Dados da Agência Judia, órgão do governo de Israel que facilita a migração, não deixam dúvidas sobre a amplitude do fenômeno. A França, maior comunidade de judeus da Europa e terceira maior do mundo, atrás de Israel e dos Estados Unidos, tornou-se em 2014 o maior país de êxodo no mundo. Foram 6.658 os judeus que saíram do país ou 130% mais do que em 2013. A maioria faz a "alyah" (ascensão, em hebreu) para Tel-Aviv e cidades como Ashdod, Ashkelon, Netanya e Jerusalém.

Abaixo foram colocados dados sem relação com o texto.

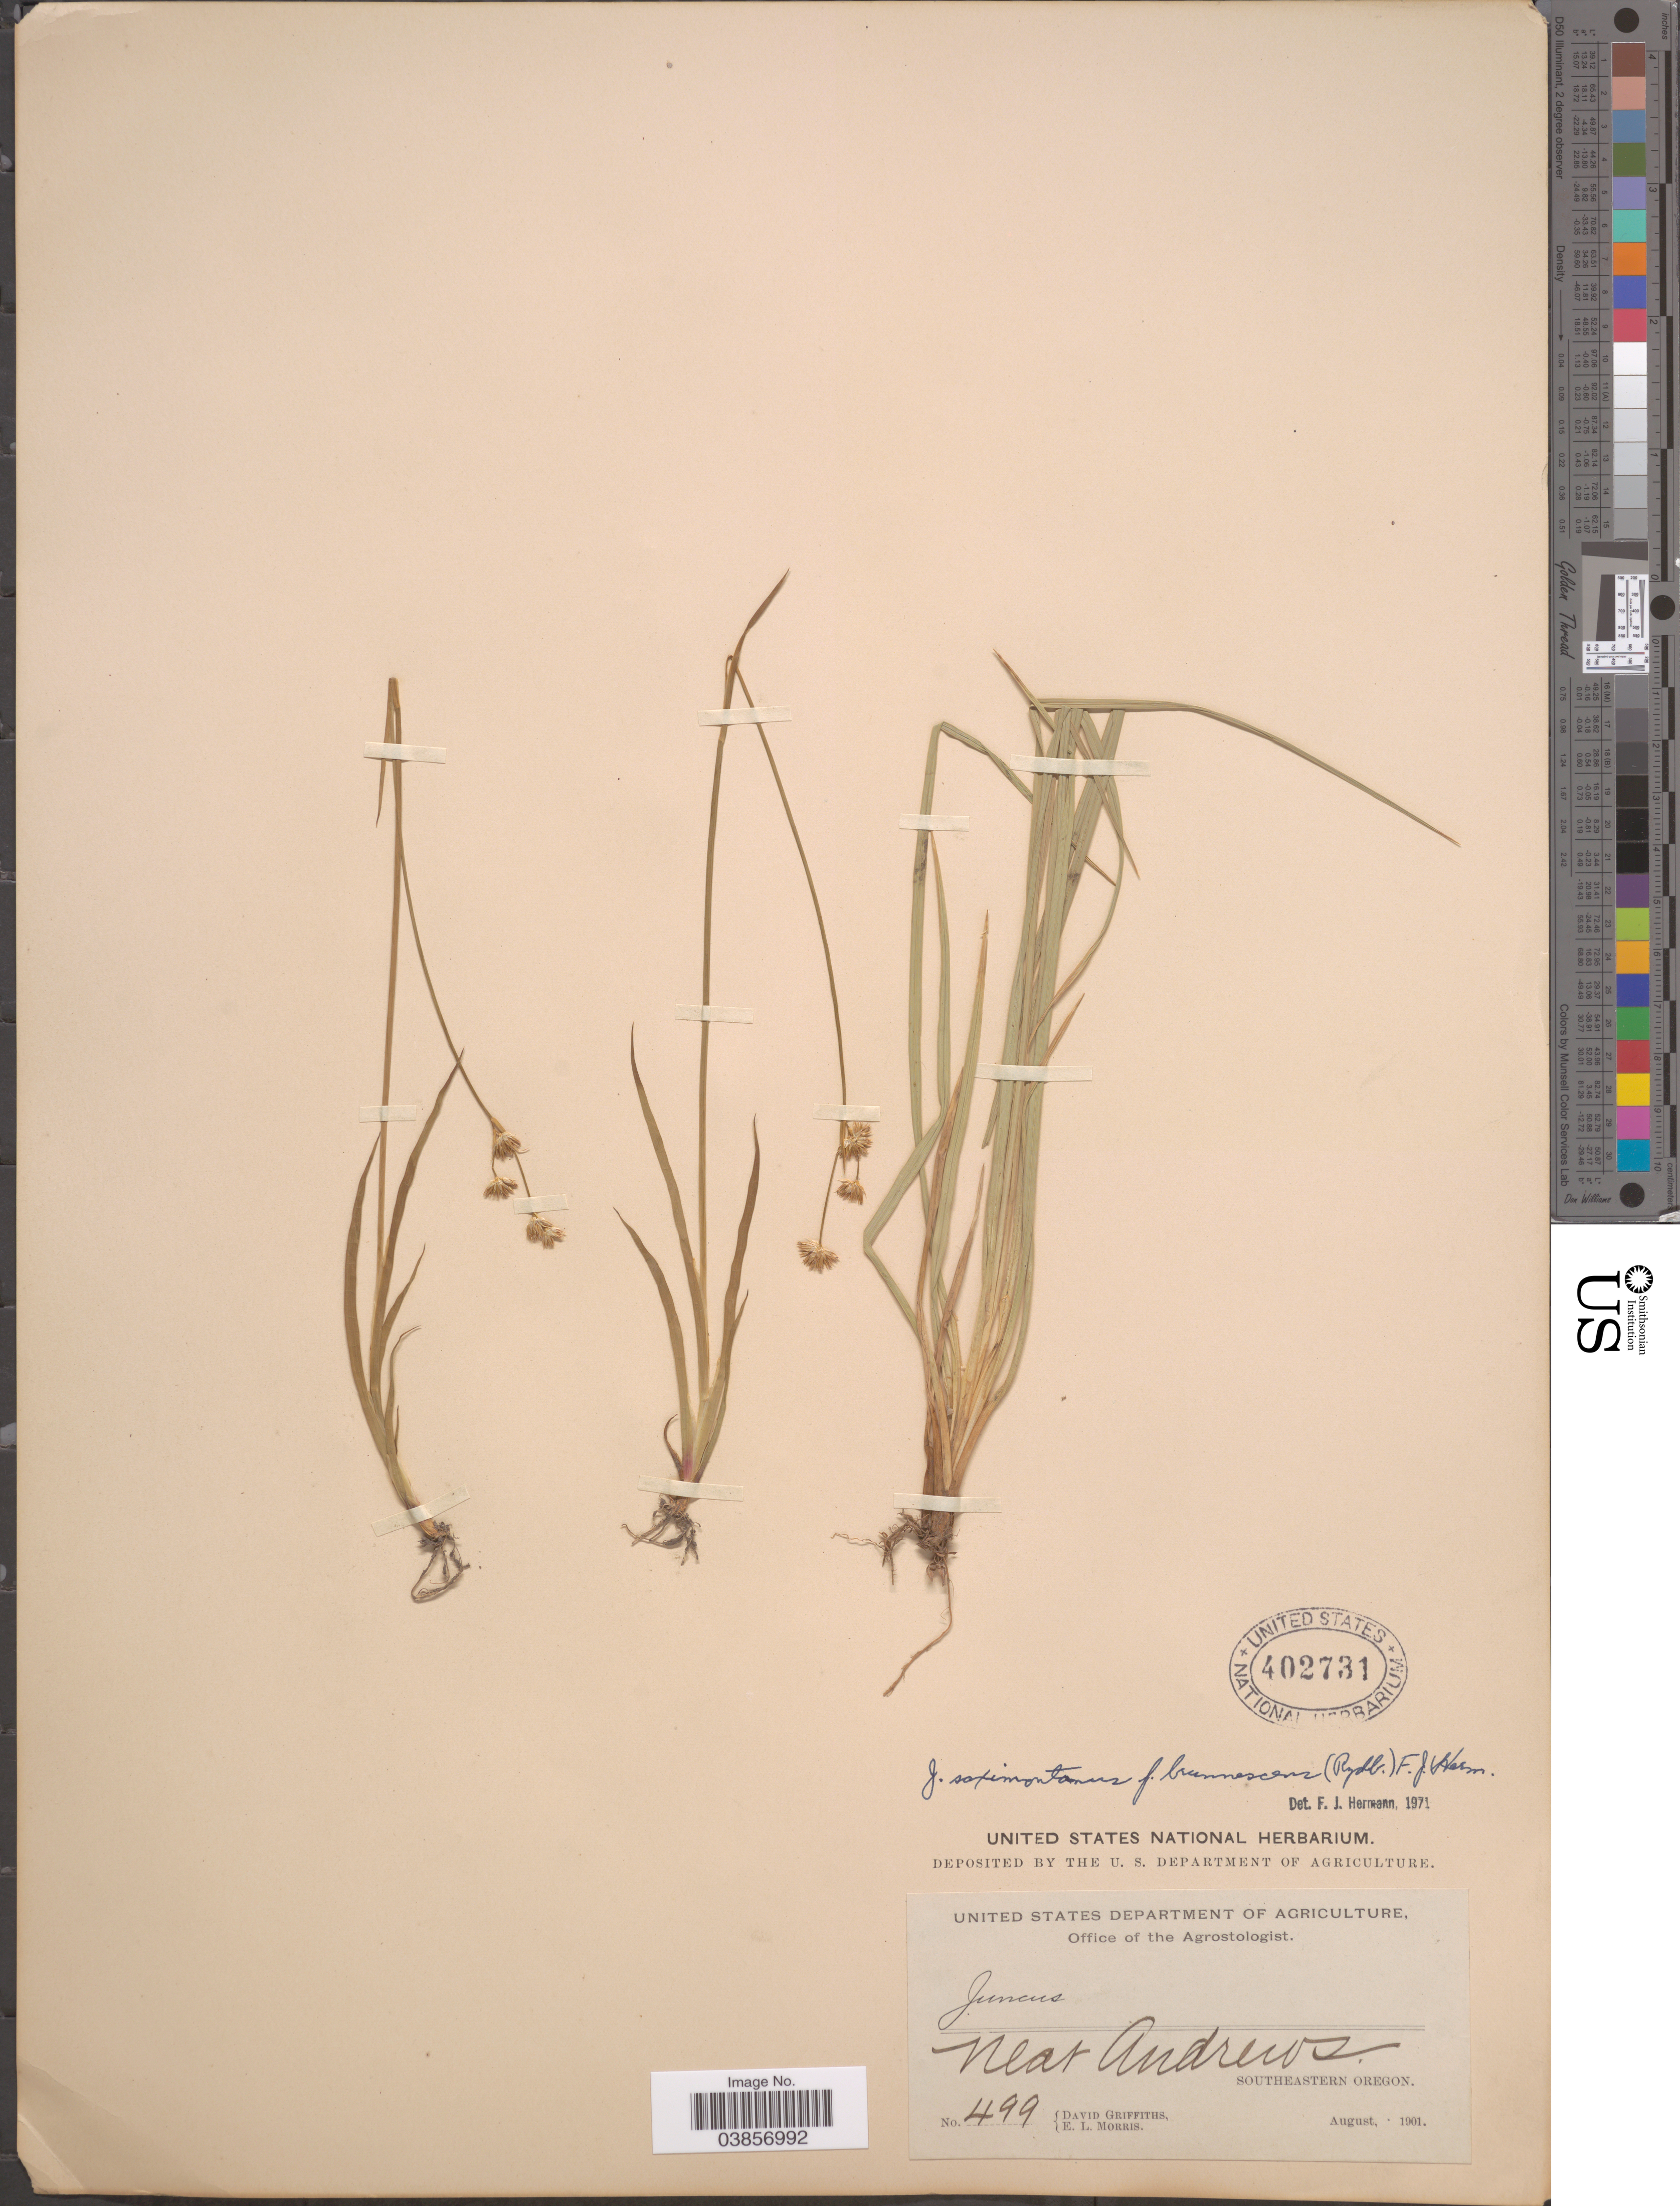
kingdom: Plantae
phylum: Tracheophyta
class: Liliopsida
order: Poales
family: Juncaceae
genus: Juncus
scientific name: Juncus saximontanus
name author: A. Nelson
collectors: D. Griffiths & E. Morris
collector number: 499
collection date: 1901-08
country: United States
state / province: Oregon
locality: Near Andrews. Southeastern Oregon.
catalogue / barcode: US 402731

Membros da comunidade e especialistas ouvidos pelo Estado lembram que as perspectivas econômicas de Israel - crescimento de 4,5% em 2015 - são uma atração a mais, mas as razões essenciais da imigração são outras. A primeira é histórica: Israel é a "terra prometida", destino de judeus que optam pela "alyah" por razões religiosas ou políticas desde o século 19.

Além disso, há fatores peculiares à França, como o crescimento do partido de extrema direita Frente Nacional, de Marine Le Pen, que não faz questão de esconder o antissemitismo.

O principal fator, porém, são os eventos violentos que causaram traumas na comunidade e deixaram a clara impressão de que a radicalização de extremistas muçulmanos tem judeus como um de seus alvos. A morte de Ilan Halimi em 2006, sequestrado e torturado pela Gangue de Bárbaros apenas porque era judeu, foi o primeiro caso.

Seis anos depois, o assassinato de três crianças e um adulto em uma escola judia de Toulouse e, em maio passado, o ataque ao Museu Judeu de Bruxelas, que deixou quatro mortos, reforçaram o temor. O receio ficou evidente em 9 de janeiro, quando um mercado comunitário judaico de Paris foi atacado por Amedy Coulibaly, em um ataque que deixou mais quatro judeus mortos.

De acordo com dados do Conselho Representativo de Instituições Judaicas da França (CRIF), esses ataques são apenas a ponta do iceberg. Em 2014, 851 atos antissemitas foram registrados no país - o dobro de 2013. Esse total representa 51% de todas as agressões racistas verificadas no ano passado, embora a comunidade judaica - entre 500 mil e 600 mil pessoas - represente apenas 1% da população francesa.

"Houve, de fato, um aumento importante do número de judeus da França que partiu para Israel em função dos atos antissemitas que ocorreram nos últimos anos", diz Elie Korchia, vice-presidente do Consistório Judaico de Paris. "Há um trauma no fato de que o jihadismo começa a atingir a França. Pessoas que pensavam em imigrar por razões econômicas, ou de família, aceleram seus planos."

Somados, medo e esperança de uma vida melhor em Israel passaram a motivar jovens e famílias inteiras a migrar. Cliente do mercado atacado por Coulibaly em Paris, o programador Jérémie Brami, de 22 anos, é um dos que parece decidido a partir. "Aquele episódio foi muito duro. Eu poderia ter estado no mercado, porque alguns minutos depois iria para lá. Essa violência poderia ter me atingido e poderia ter acontecido a qualquer um de nós, clientes judeus. É muito grave", diz ele.

Chocado, ele só não partiu pelas dificuldades inerentes da imigração - trabalho, família e amigos. "Uma coisa é certa: tenho vontade de partir. Se será em um ou dois anos, não sei", diz o jovem, que tem amigos muçulmanos e se sente tão judeu como francês. Para Brami, se a situação não mudar, entre 80% e 90% da comunidade "partirá em dois anos". "Toda a comunidade judia da França pensa nisso. Muitos têm muita vontade de partir, porque têm medo ou se sentem melhor lá."